The fix: instant responses now send as guardrail_override events, which the client renders as a full replace. They also now run through the same formatting pipeline as streamed responses, so the output is consistent regardless of delivery path.
The Test Suite
153 tests across 5 test files, all updated for the new behavior, all passing.

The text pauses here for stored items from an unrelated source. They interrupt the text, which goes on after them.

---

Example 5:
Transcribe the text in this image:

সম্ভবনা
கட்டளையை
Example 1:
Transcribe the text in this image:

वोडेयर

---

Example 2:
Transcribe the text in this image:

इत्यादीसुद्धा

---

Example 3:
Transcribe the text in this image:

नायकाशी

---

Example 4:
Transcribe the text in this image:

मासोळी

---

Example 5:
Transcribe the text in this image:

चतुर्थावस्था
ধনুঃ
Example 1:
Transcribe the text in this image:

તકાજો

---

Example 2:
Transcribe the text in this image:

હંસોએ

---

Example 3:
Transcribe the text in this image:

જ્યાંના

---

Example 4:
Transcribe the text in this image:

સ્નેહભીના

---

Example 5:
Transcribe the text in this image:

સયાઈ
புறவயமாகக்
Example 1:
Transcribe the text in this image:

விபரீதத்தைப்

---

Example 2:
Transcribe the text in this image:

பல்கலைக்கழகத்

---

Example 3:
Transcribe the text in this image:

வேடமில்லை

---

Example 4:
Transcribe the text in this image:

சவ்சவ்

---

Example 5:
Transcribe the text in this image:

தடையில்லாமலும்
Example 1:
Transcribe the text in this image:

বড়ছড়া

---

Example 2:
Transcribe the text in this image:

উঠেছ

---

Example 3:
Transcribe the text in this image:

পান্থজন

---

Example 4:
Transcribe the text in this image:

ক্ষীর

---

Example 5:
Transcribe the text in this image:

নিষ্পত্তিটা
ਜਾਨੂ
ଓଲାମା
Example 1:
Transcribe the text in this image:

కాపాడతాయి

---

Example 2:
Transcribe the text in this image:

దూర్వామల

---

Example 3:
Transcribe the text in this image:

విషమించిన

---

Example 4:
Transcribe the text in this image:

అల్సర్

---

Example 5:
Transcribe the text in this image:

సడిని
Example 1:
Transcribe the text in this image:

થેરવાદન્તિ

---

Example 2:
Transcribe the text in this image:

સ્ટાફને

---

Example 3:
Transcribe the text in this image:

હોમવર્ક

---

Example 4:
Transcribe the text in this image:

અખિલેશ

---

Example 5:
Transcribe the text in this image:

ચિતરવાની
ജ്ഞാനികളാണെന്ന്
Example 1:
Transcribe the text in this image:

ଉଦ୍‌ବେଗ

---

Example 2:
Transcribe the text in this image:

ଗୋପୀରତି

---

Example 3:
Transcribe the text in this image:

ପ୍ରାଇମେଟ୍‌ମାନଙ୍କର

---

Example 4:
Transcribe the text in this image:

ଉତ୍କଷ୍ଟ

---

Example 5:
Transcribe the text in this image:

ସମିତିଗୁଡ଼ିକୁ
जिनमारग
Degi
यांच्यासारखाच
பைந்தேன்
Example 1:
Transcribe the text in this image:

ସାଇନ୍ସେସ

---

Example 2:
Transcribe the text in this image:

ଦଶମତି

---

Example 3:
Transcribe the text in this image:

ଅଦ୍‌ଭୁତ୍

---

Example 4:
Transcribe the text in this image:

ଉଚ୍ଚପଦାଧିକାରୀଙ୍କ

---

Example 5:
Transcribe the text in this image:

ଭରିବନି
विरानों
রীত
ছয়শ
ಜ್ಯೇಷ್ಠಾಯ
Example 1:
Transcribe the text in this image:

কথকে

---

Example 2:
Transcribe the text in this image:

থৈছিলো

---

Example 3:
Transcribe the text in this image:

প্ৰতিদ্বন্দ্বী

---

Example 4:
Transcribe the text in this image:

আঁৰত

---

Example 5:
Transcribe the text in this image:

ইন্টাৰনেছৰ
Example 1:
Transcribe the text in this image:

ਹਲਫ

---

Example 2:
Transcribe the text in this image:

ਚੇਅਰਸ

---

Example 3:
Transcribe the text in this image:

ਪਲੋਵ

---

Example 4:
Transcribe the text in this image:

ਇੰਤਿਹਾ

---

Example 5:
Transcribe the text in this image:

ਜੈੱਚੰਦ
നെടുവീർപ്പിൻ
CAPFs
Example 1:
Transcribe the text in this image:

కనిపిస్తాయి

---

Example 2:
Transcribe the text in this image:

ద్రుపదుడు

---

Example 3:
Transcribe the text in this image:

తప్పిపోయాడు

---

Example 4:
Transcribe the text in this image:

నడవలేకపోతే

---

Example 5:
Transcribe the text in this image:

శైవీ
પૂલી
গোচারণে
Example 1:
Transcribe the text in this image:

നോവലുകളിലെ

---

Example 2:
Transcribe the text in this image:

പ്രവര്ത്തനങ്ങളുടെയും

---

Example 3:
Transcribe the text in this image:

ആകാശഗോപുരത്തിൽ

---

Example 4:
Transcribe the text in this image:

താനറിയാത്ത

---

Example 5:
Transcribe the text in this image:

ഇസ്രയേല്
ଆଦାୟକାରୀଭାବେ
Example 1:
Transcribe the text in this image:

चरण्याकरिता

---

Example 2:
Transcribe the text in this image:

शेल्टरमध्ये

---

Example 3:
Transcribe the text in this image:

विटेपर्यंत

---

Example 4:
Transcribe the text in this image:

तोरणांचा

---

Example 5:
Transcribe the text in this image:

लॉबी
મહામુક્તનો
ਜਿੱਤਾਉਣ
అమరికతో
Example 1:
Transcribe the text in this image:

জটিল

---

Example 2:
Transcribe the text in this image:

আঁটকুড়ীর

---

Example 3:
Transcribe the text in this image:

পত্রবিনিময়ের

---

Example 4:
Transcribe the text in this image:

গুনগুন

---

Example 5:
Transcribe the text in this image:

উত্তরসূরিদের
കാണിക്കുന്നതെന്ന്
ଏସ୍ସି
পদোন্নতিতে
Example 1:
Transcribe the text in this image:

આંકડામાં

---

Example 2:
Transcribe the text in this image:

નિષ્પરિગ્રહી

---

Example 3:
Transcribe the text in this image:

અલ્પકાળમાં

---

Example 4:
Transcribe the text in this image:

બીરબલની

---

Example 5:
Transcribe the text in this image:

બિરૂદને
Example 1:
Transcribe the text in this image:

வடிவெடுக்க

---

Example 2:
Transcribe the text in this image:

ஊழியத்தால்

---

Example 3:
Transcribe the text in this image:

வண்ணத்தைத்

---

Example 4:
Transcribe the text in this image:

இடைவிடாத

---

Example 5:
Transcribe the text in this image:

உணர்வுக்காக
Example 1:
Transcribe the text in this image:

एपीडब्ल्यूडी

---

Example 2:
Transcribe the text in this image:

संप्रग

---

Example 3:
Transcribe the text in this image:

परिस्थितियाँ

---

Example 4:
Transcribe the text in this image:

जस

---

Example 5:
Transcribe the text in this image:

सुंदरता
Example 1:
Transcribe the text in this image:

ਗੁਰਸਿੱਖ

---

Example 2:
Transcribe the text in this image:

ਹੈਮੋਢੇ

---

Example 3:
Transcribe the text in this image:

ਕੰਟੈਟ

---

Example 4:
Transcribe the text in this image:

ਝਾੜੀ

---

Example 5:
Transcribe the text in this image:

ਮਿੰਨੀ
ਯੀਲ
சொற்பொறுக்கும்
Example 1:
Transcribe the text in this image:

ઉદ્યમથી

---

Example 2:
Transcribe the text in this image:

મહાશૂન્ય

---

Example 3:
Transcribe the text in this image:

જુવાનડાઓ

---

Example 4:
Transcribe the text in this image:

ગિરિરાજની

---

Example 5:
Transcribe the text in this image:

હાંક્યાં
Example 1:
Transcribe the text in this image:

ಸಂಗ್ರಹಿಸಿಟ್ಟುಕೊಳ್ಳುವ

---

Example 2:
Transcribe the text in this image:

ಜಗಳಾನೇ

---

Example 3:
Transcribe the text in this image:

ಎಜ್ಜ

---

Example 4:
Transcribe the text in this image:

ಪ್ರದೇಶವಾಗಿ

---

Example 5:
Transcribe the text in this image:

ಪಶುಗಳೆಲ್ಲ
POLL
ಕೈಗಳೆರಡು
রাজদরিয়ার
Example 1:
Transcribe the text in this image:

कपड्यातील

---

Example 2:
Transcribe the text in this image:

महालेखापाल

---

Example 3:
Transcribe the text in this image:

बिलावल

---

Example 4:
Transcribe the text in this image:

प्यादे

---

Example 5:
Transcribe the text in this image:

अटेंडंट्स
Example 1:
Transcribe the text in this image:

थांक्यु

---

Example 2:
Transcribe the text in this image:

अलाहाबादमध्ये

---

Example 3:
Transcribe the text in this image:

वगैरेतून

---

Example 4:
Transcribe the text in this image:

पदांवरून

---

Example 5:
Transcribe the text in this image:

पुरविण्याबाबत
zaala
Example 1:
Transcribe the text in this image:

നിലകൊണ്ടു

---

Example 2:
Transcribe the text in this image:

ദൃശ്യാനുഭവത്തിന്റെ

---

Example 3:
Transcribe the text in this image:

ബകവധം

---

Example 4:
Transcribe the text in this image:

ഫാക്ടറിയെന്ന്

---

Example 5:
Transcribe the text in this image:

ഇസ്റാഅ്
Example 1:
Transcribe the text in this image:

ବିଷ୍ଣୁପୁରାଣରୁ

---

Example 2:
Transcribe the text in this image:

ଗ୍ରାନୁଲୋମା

The tests cover:
- Token emission: model output contains
[[REF:ID]]not[n](url) - Token stripping: user-visible text has no REF tokens or SOURCES blocks
- URL extraction: citation URLs are captured before text cleanup
- Streaming: visible stream is clean, citation data preserved separately
- Layout comparison:
normalize_layout_compare_textignores REF tokens - Definition formatting:
Label: textrows convert correctly - Instant delivery: correct SSE event type and formatting pipeline
The Complete Change Set
| Area | Files | What Changed |
|---|---|---|
| Model instructions | prompts/service.py |
[[REF:ID]] tokens + SOURCES_START...SOURCES_END JSON payload |
| Citation generation | grounding/utils.py, grounding/__init__.py |
format_inline_citation_reference emits tokens, new structured payload |
| Citation stripping | response_cleanup.py, response/__init__.py |
strip_citation_tokens(), updated prepare_answer_for_delivery |
| Streaming | finalize.py, output_postprocessing.py |
URL extraction before cleanup, clean visible stream |
| Layout comparison | text_policy.py, views.py |
Ignore REF tokens in normalization |
| Bullet collapse | output_postprocessing.py |
Removed entirely |
| Definition formatting | response_formatting.py |
New format_definition_runs_as_bullets |
| Instant delivery | strands_conversation_service.py, helpers.py |
guardrail_override event type, formatting pipeline |
| Tests | 5 test files | 153/153 pass |
Takeaways
The core insight: citation is a machine concern, not a rendering concern. The moment you let citation markup leak into user-visible text, every downstream system — streaming, comparison, formatting, caching — has to be citation-aware. Separating the token layer from the display layer let us simplify all of them.
The refactor also killed the assumption that post-processing should “fix” model output. The old pipeline was: model emits messy markdown → post-processor rewrites it → client renders the rewrite. The new pipeline is: model emits clean markdown with semantic tokens → stripping layer removes tokens → client renders the model’s actual formatting. Less code, fewer bugs, better output.